Step 3: Use AlwaysRelevantForConnectionNode for owner-relevant actors. Player controllers, possessed pawns, and personal inventory should be relevant only to their owning connection. Override InitConnectionGraphNodes to add a per-connection node that returns the owning pawn, controller, and any per-player actors.

Step 4: Call AddNetworkActor for dynamic spawns. Most spawn paths route through the world’s OnActorSpawned delegate, which the graph hooks into by default. If you spawn from a low-level path that bypasses the delegate (subobject creation, deferred actor construction), call AddNetworkActor manually to make sure the graph sees the new actor.

Diagnosing With Console Commands

Replication Graph ships with strong introspection tools. Use them before guessing.
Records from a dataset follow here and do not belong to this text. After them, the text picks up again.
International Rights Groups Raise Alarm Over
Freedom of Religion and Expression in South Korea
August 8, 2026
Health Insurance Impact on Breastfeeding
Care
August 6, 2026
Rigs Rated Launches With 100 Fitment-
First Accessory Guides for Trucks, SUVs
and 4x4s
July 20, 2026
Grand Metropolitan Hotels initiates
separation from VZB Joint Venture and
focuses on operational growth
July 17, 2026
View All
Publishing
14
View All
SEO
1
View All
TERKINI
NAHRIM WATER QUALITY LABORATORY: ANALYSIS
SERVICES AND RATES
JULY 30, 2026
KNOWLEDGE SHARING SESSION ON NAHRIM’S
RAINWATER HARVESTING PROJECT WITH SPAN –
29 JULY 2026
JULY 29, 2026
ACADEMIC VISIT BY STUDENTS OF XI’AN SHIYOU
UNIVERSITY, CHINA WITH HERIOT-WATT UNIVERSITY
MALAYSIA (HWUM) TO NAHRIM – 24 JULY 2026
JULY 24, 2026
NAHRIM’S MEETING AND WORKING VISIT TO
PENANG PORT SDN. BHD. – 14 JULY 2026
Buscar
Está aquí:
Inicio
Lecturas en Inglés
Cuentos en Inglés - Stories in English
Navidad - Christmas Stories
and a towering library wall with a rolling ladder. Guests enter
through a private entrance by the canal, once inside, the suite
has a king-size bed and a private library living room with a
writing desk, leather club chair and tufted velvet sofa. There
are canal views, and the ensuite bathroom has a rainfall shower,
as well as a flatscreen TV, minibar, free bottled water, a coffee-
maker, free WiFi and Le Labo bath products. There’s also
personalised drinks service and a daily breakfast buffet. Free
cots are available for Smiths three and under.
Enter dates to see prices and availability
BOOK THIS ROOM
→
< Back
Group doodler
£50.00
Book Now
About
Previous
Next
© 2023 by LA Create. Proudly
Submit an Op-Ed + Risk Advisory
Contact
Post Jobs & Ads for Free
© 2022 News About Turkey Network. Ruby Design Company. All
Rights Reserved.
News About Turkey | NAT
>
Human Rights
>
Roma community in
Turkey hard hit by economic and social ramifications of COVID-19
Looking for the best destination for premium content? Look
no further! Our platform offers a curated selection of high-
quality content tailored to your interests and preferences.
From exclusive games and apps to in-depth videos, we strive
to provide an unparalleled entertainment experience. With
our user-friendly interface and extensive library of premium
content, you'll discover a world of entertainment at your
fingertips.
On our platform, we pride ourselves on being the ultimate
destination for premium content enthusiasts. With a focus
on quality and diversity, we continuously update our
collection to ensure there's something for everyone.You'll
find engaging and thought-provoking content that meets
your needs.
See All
net.RepGraph.PrintGraph dumps the current graph and which nodes each actor lives on. If your actor is missing entirely, it is not registered. net.RepGraph.PrintAllActorInfo shows the resolved policy per actor. net.PktLag, net.PktLoss, and net.LogActorTraffic verify that the actor data is reaching the wire and not being dropped on the network layer.

Why This Works

Replication Graph replaces the per-frame, per-actor, per-connection loop of UNetDriver with a graph of nodes that pre-compute relevancy. Each node is responsible for emitting a list of actors that should be considered for replication to a given connection that frame. If your actor is not on any node’s list, the graph never produces it as a candidate and it is invisible to clients. Registering the class in InitGlobalActorClassSettings tells the graph which node owns each class, and the node-specific tuning (cell size, cull distance) controls when it actually emits the actor.

“Replication Graph is allow-listed by design. If you do not register a class with a node, that class does not replicate — even with bReplicates set. Treat the policy map as the source of truth for what your game can send.”

Related Issues

If actors replicate but their properties stay at default values, see Replicated Property Not Updating. If replication works but bandwidth is excessive, check Unreal Net Bandwidth Spikes.

PrintGraph first, edit policy second — Replication Graph bugs are usually map errors, not network errors.